Try it |
Take the lines below between the one holding "Digitized H&E-stained section" and the one holding "Review note (as recorded): 2 pieces;", inclusive, and copy them exactly. Add nothing.

Data for analysis section start

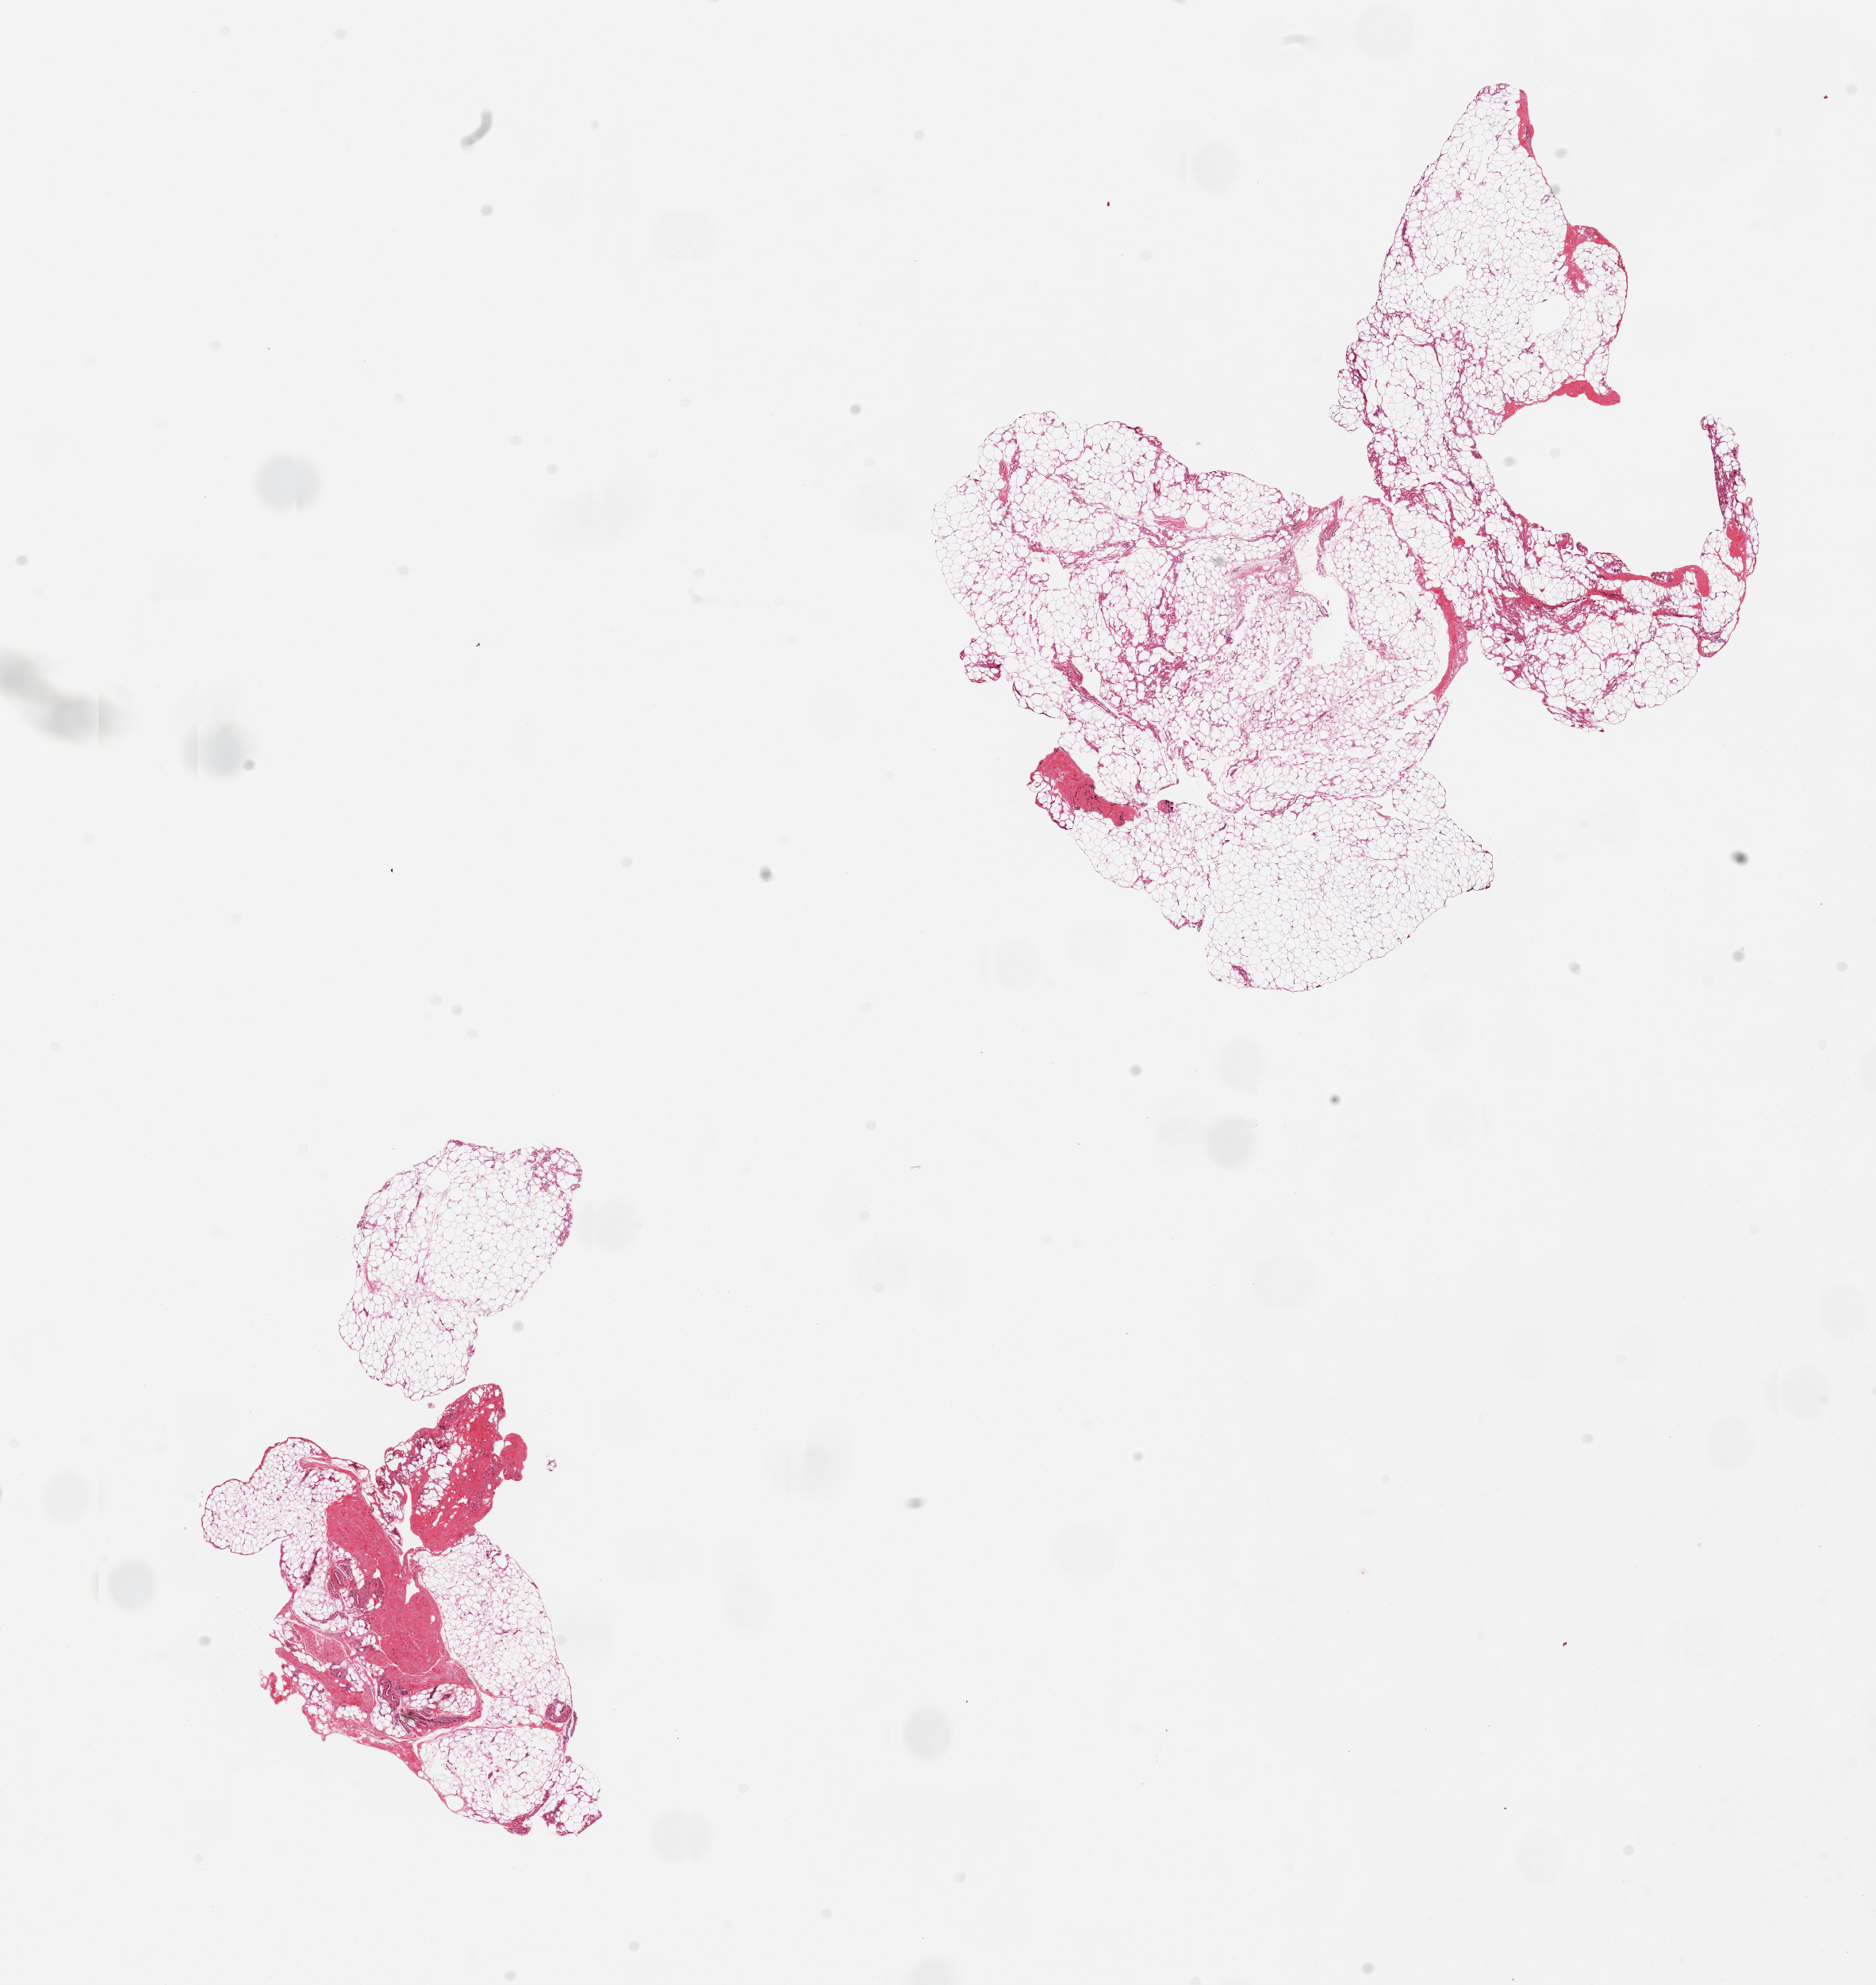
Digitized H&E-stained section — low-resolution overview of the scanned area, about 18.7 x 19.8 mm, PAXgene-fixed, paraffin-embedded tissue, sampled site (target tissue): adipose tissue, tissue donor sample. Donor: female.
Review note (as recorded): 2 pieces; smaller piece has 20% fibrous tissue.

Data for analysis section end
Data for analysis section start

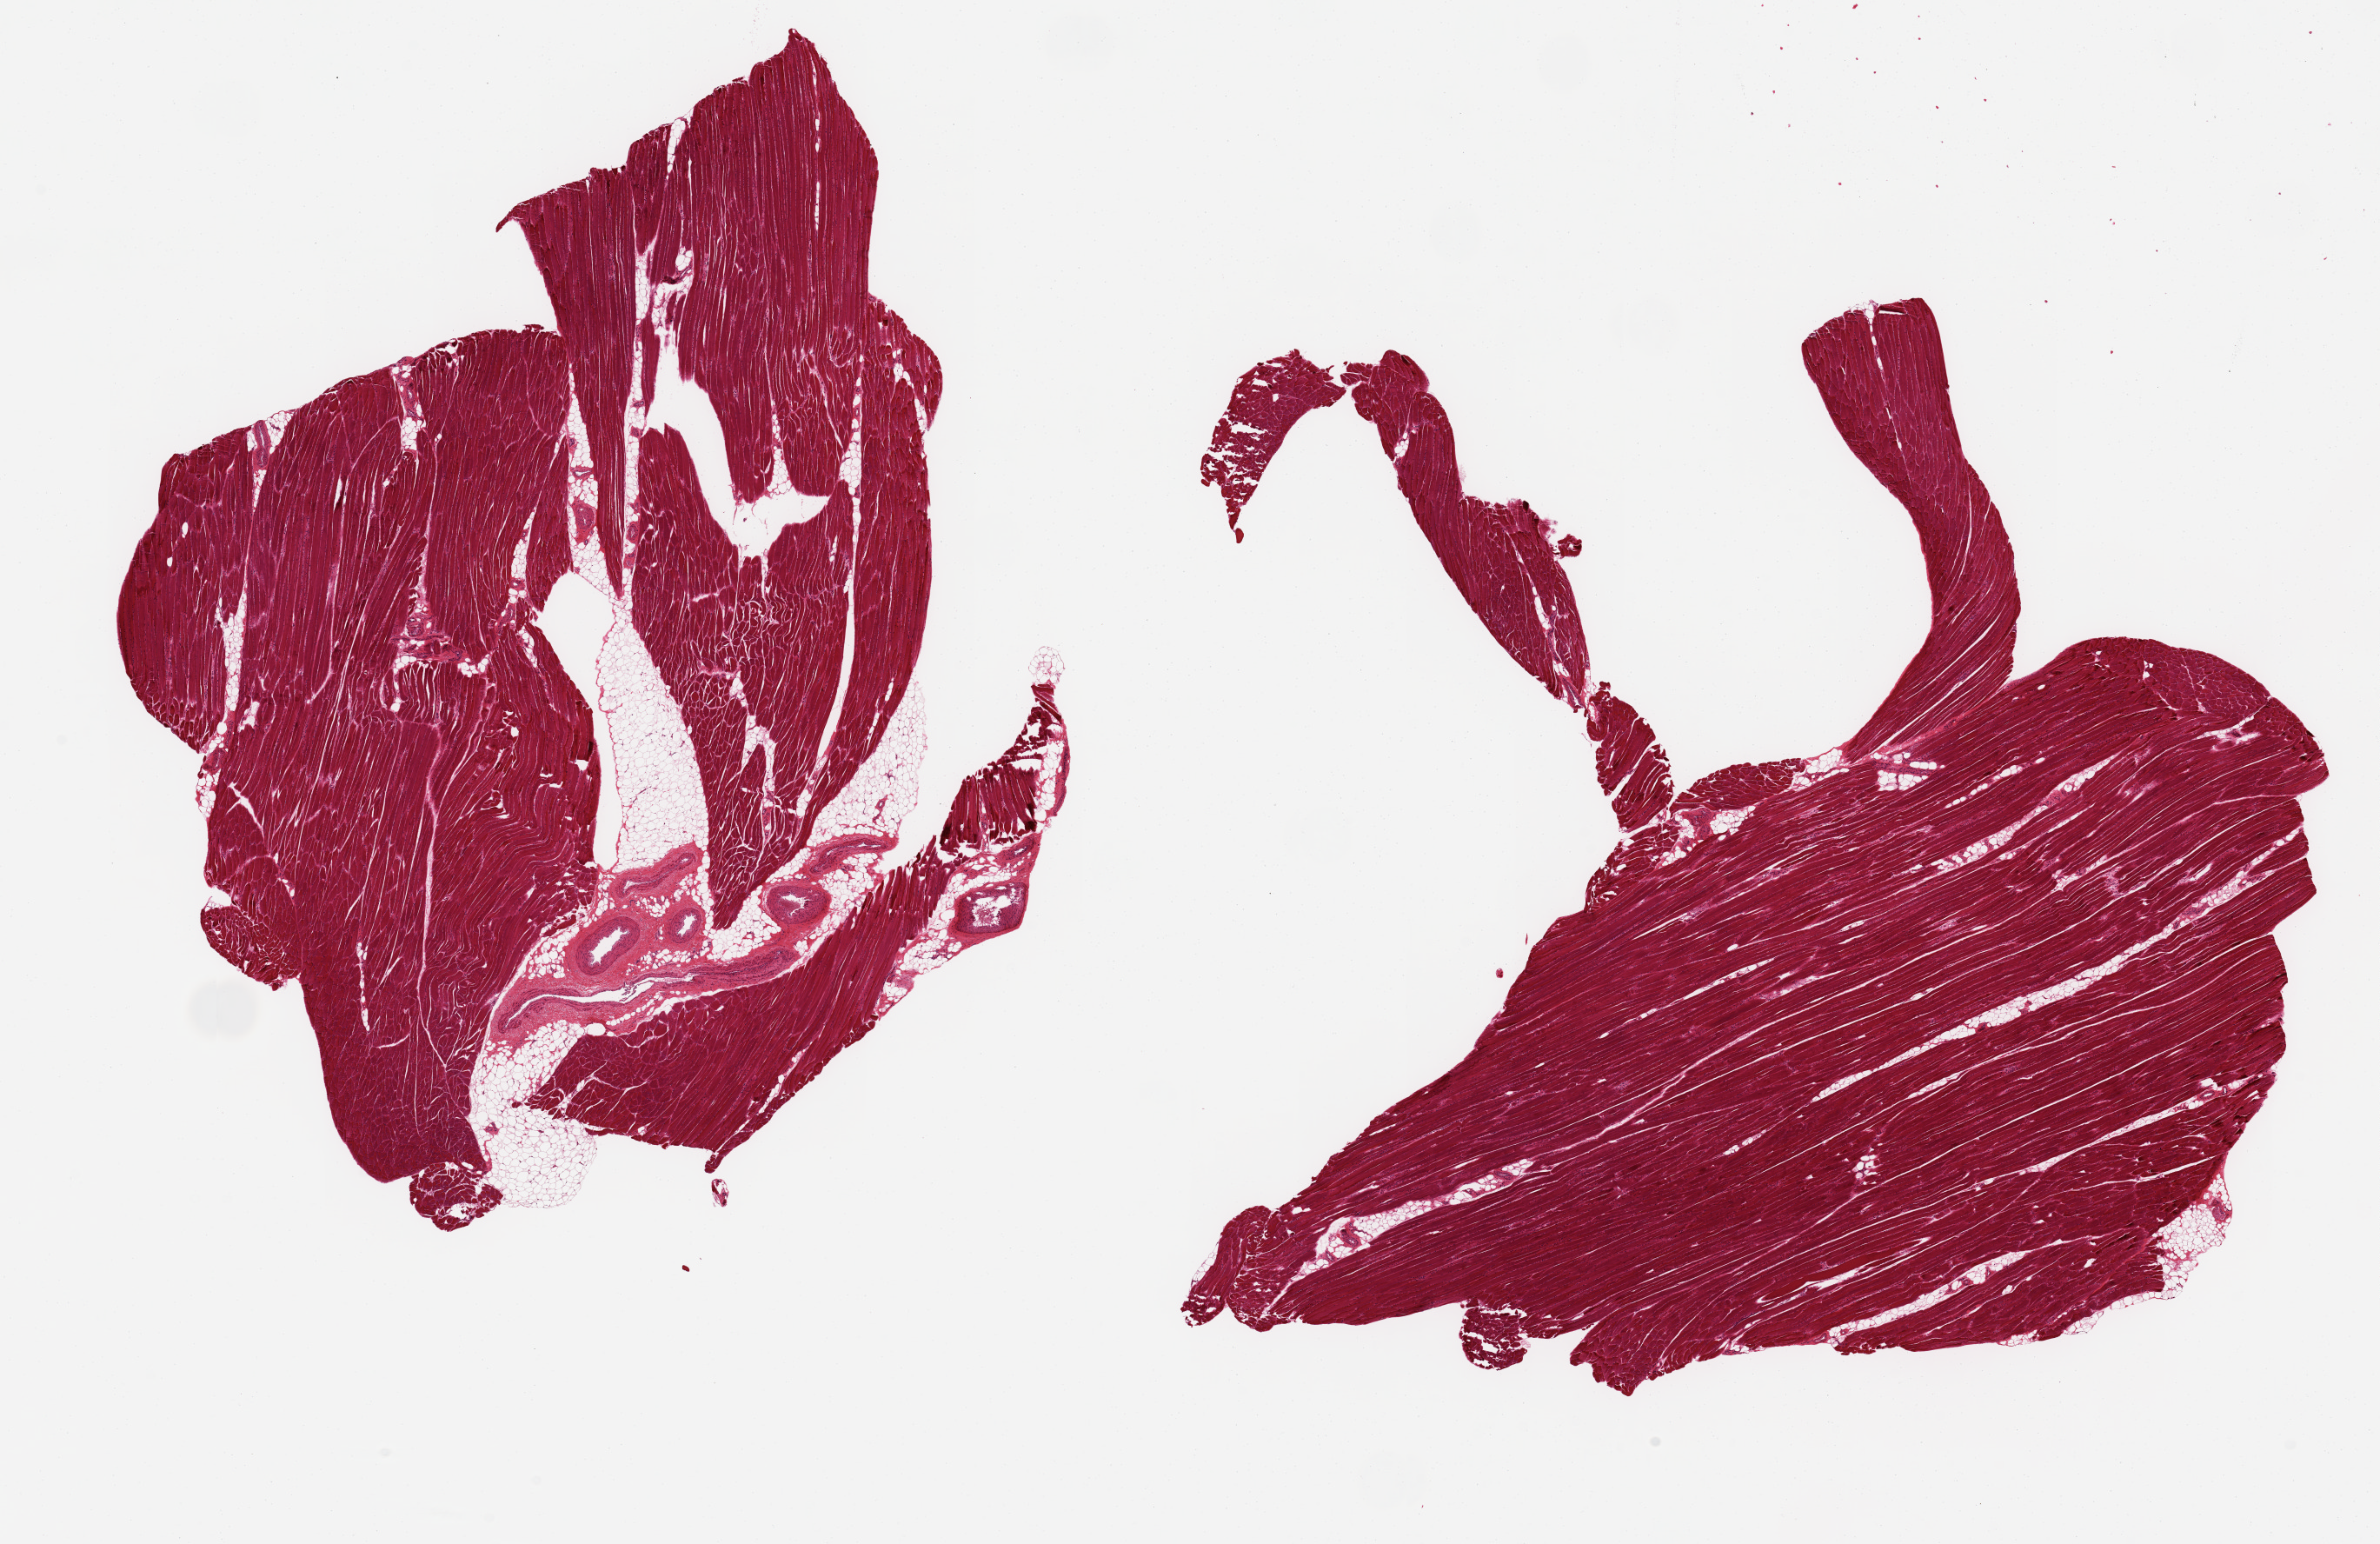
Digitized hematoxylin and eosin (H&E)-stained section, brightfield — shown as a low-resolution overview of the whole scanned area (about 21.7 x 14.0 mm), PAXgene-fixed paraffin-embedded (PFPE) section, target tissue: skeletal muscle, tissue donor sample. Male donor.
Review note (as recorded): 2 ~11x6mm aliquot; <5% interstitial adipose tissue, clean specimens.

Data for analysis section end

Response to the task |
Digitized H&E-stained section — low-resolution overview of the scanned area, about 18.7 x 19.8 mm, PAXgene-fixed, paraffin-embedded tissue, sampled site (target tissue): adipose tissue, tissue donor sample. Donor: female.
Review note (as recorded): 2 pieces; smaller piece has 20% fibrous tissue.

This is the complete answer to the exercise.